Thursday, February 15, 2007

Alan Rock's Trivia Questions

Q: This was a big day in 1842 for the post office, why?
A: Adhesive stamps were used for the first time. (Before then, glue had to be spread on the back of a postage stamp.)

Q: Melissa Manchester studied songwriting at New York University. Who was her teacher?
A: Paul Simon.

Wednesday, February 14, 2007

Alan Rock's Trivia

The St. Valentine’s Day massacre was when Al Capone’s gang shot seven members of the Bugs Moran gang in Chicago. In which year did that happen? A: 1929

According to ancient folklore, which creatures chose their mates on this date February 14? A: Birds

Tuesday, February 13, 2007

Alan Rock's Trivia Questions

Q: TV talkshow host Jerry Springer was born on February 13th, 1944. He once served as a mayor for which U.S. city?
A: Cincinnati.

Q: Who was TV personality Jerry Springer once a presidential campaign worker for?
A: Robert Kennedy.

Q: What is the fastest flying bug on earth?
A: The Austrailian dragonfly can hit up to 36 miles an hour.

Monday, February 12, 2007

Alan Rock's Trivia

What’s the germiest thing the average person touches all week? Researchers say it’s the handle of a supermarket shopping cart. They suggest using an anti-bacterial spray on the handle. You might also want to spray the kid who bags your groceries.

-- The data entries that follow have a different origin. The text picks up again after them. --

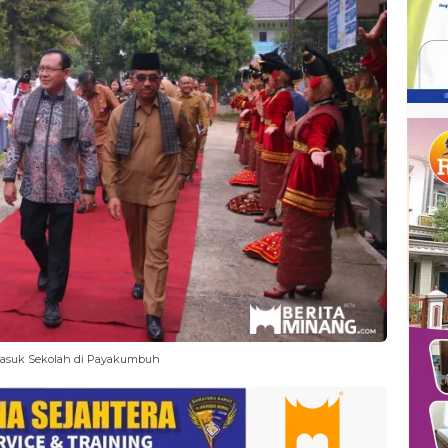
Masuk Sekolah di Payakumbuh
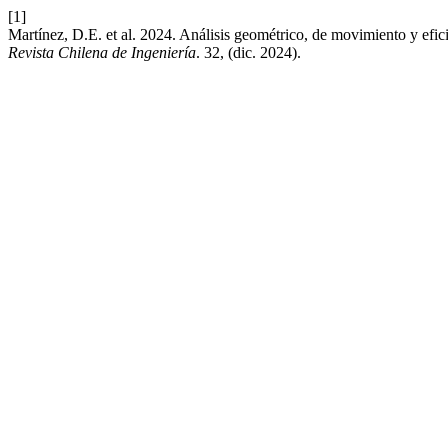
[1]
Martínez, D.E. et al. 2024. Análisis geométrico, de movimiento y efici
Revista Chilena de Ingeniería
. 32, (dic. 2024).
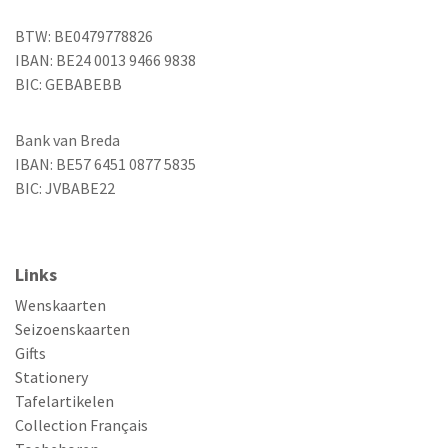
BTW: BE0479778826
IBAN: BE24 0013 9466 9838
BIC: GEBABEBB
Bank van Breda
IBAN: BE57 6451 0877 5835
BIC: JVBABE22
Links
Wenskaarten
Seizoenskaarten
Gifts
Stationery
Tafelartikelen
Collection Français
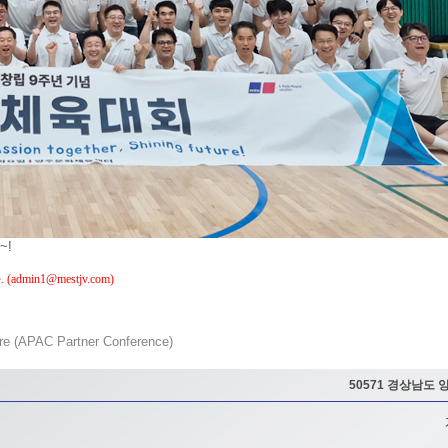
~!
​
다
. (admin1
@mestjv.com)
re (APAC Partner Conference)
50571 경상남도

This date in 2000 was a sad day for Charlie Brown and Snoopy. Why? A: Peanuts creator Charles Schulz died at age 77.

Friday, February 09, 2007

Alan Rock's Trivia

Born on February 9, 1773 – Who was the man who served the shortest term of any U.S. president – only 30 days? A: William Henry Harrison. In 1841, he caught a cold at his inauguration and died 30 days later.

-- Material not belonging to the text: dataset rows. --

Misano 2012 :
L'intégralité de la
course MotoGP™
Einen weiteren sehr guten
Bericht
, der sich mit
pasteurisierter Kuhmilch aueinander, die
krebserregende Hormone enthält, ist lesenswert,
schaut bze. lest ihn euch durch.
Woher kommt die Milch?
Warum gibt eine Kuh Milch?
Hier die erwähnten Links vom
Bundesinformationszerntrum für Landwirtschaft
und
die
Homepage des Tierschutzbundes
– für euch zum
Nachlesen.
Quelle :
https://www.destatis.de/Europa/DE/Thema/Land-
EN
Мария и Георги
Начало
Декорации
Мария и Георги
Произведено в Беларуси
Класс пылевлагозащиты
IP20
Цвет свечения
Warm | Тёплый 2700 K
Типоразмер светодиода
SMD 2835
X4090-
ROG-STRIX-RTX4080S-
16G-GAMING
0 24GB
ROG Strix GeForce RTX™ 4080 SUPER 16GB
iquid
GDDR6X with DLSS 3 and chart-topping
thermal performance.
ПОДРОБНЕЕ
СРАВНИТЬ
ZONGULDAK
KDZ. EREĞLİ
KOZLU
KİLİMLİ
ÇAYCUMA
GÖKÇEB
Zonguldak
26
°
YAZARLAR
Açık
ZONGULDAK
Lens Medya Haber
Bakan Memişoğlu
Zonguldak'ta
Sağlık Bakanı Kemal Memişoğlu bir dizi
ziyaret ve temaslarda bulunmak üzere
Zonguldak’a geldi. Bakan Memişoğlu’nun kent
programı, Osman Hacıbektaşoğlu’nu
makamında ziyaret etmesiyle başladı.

You are suffering a chirospasm. What should you stop doing? A: Stop writing. You’re got writer’s cramp.

Who was Alexander H. Stephens? A: On February 9, 1861, the Provisional Congress of the Confederate States of America elected Jefferson Davis president and Alexander H. Stephens vice president.

Wednesday, February 07, 2007

Alan Rock's Trivia

On this date in 1998, the Winter Olympics opened in what city? A: Nagano, Japan

Your assignment, should you choose to accept it, is to find a snood. Where should you look for it? A: A turkey. The snood is the fleshy projection just above the bird's bill.

For fast, temporary relief of an itchy omphalos (AHM'-fah-luhs), where would you start scratching? A: Your middle. In fact, omphalos means "center." It's your belly button.

Monday, February 05, 2007

Alan Rock's Trivia

Actress Jennifer Jason Leigh's father was killed in a helicopter crash. Who was he? A: Actor Vic Morrow died in a helicopter accident while filming Twilight Zone: The Movie.

Who is the only former United States president buried in Washington, DC? He is buried in the National Cathedral. A: Woodrow Wilson. Why was Woodrow Wilson the first U.S. president to be buried in Washington DC on February 5, 1924? Details are very sketchy, but probably because he was dead.

Who was the first couple to be shown in bed together on prime time TV? A: Fred and Wilma Flinstone.

Alan Rock's Trivia (02/02/2007)

On February 2, 1653, New Amsterdam was incorporated. What is it called today? A: New York City

Thursday, February 01, 2007

Alan Rock's Trivia Questions

Q: Your vet says your pet deer needs gall bladder surgery. What should you do?
A: Get a new vet. Deer don't have gall bladders.

Q: The 13th Amendment to the U.S. Constitution was sent to the states for ratification on Feb. 1, 1865. What did it do?
A: Abolish Slavery. Although slavery has been abolished, the practice of buying and selling human beings continues, but under another name; Politics.